Published: Oct 10, 2024
Generative AI solutions for Automated Speech Recognition (ASR)
Executive summary
Automated Speech Recognition (ASR) is a common tool used by many businesses to ensure that customer conversations are captured and retained for customer service, legal, and compliance purposes. But linguistic factors can create challenges to ensuring the accurate transcription of conversations, particularly in regions as linguistically diverse as Southeast Asia.
Based on our experience, most AI solutions have challenges in interpreting our local accented speech which often contains a mix of borrowed words from different languages and dialects, idiosyncratic syntax and grammar as well as references to local places.
In this article, we explore the immense potential of ASR to revolutionise business operations, empower growth, and drive unparalleled conversational understanding. Additionally, we will address the current challenges in ASR capabilities, especially in an ASEAN context.

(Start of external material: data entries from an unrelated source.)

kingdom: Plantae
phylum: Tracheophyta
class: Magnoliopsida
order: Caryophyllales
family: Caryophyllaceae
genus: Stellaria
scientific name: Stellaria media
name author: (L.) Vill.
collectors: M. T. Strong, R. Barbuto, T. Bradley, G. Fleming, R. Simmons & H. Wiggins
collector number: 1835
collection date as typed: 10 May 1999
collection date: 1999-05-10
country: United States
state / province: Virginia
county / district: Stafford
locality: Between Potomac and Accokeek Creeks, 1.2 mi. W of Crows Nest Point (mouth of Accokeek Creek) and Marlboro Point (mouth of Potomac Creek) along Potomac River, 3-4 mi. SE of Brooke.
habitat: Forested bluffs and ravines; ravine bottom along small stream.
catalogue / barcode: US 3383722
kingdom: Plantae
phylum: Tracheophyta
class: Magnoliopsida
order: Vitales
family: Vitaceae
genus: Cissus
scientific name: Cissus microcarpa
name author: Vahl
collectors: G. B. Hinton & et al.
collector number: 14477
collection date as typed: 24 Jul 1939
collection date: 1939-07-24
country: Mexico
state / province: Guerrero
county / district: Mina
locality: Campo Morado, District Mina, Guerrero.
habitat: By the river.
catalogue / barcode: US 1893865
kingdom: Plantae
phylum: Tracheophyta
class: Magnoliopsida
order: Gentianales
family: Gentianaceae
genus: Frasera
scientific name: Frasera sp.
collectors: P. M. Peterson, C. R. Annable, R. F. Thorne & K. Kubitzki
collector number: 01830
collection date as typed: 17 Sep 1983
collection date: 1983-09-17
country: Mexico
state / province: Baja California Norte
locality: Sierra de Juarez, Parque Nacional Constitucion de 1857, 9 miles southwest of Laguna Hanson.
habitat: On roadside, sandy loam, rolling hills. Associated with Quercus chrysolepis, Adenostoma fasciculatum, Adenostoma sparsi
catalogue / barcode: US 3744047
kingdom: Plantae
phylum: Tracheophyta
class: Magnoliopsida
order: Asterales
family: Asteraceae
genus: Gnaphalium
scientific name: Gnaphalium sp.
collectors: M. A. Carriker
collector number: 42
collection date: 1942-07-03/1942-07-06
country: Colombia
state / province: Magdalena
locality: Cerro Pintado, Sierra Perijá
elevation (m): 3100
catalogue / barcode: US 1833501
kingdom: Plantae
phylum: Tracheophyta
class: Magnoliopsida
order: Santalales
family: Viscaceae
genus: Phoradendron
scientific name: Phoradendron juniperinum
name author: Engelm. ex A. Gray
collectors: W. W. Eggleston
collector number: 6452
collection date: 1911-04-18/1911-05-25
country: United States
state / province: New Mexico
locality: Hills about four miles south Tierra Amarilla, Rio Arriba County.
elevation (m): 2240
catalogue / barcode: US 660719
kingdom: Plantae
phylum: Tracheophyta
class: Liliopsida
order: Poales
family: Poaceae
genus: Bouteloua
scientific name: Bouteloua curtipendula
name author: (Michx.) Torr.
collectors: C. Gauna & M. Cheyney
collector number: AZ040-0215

Challenges with ASR capability in an ASEAN context
Automated Speech Recognition (ASR) is a technology that converts spoken language into written text. While ASR technology has been around for some time, several challenges persist, particularly in the ASEAN context:
- Diverse linguistic landscape: The ASEAN region is rich in cultural and linguistic diversity. With multiple languages, accents, and dialects spoken across countries, developing an ASR system that accurately recognises and transcribes all variations presents a considerable challenge.
- Code-switching and creole languages: Many ASEAN countries have a culture of code-switching, where individuals switch between languages in a single conversation. Additionally, the presence of creole languages further complicates ASR accuracy, as these languages often lack standardised grammatical rules and structures.
- Acoustic environment variability: The ASEAN region encompasses diverse acoustic environments, including bustling urban centres and remote rural areas. Background noise, varying speech volumes, and microphone quality can impact ASR performance, requiring robust adaptation techniques.
- Low-resource languages: Some languages in the ASEAN region may have limited data available for training ASR models. The scarcity of training data for low-resource languages hinders the development of highly accurate and robust ASR systems for these languages.
- Accents and pronunciation: Different accents within a single language can lead to misinterpretations by ASR systems. Pronunciation variations can also pose challenges, especially for ASR models designed primarily for standardised speech.
Understanding NCS’ ASR capability and Generative AI
NCS’ very own ASR product, Ins8.ai, is an advanced hyperlocal large vocabulary continuous speech recognition (LVCSR) product developed by the NCS Ins8.ai product team and NCS NEXT Gen Tech teams. It was trained using local call centre data on multiple ASEAN languages and excels in handling accents, dialects, and creole languages, making it ideal for Asia. The core technology is a deep neural network architected and fine-tuned by the Ins8.ai team to ensure exceptional accuracy for spoken creole languages in Asia, such as Singlish. Ins8.ai overcomes the barriers from accents and extended vocabularies that can be challenging for traditional ASR technologies.
Comparison with open-source ASRs
In our comprehensive comparison between the NCS Ins8.ai product and Open AI’s Whisper (ASR system trained on 680,000 hours of audio datasets collected from the web, two-thirds of which are in English), the results clearly demonstrated Ins8.ai’s superiority. Ins8.ai outperformed, producing the lowest word error rate (WER) despite maintaining a small model size (just one-sixth that of Open AI’s Whisper medium model) for typical call centre conversations in Singlish while running at a much higher speed of transcription (Figure 1).
Figure 1. Comparison of NCS Ins8.ai and OpenAI Whisper – Transcription of 150 mins of speech
In a recent implementation with a 250-strong call centre in Singapore, our ASR was applied successfully to live speech-to-text transcription for Singlish, with an accuracy rate of 95% with the ability to interpret Singlish terms like “shiok”, “can-can” and “Wah-low” as well as local places in Singapore. This is in line with the statistics above and compares favourably to out-of-the-box STT which generally has an accuracy rate of 70-80% for Singlish.
Beyond call centres, this capability can also be applied to other use cases, such as:
- Financial services – Transcribe financial consultations (between Banking Relationship Managers or Insurance Financial Advisors and their customers), conversations involving the execution of transactions
- Healthcare – Automate capture of interactions between doctors and patients, or even amongst multiple doctors treating a patient
- Investigations – Transcribe conversations between investigation officers and suspects, as well as calls made by the suspect to accomplices.
Our dedication to developing cutting-edge technology has led to Ins8.ai’s unparalleled performance, making it the clear choice for anyone seeking industry-leading automatic speech recognition capabilities.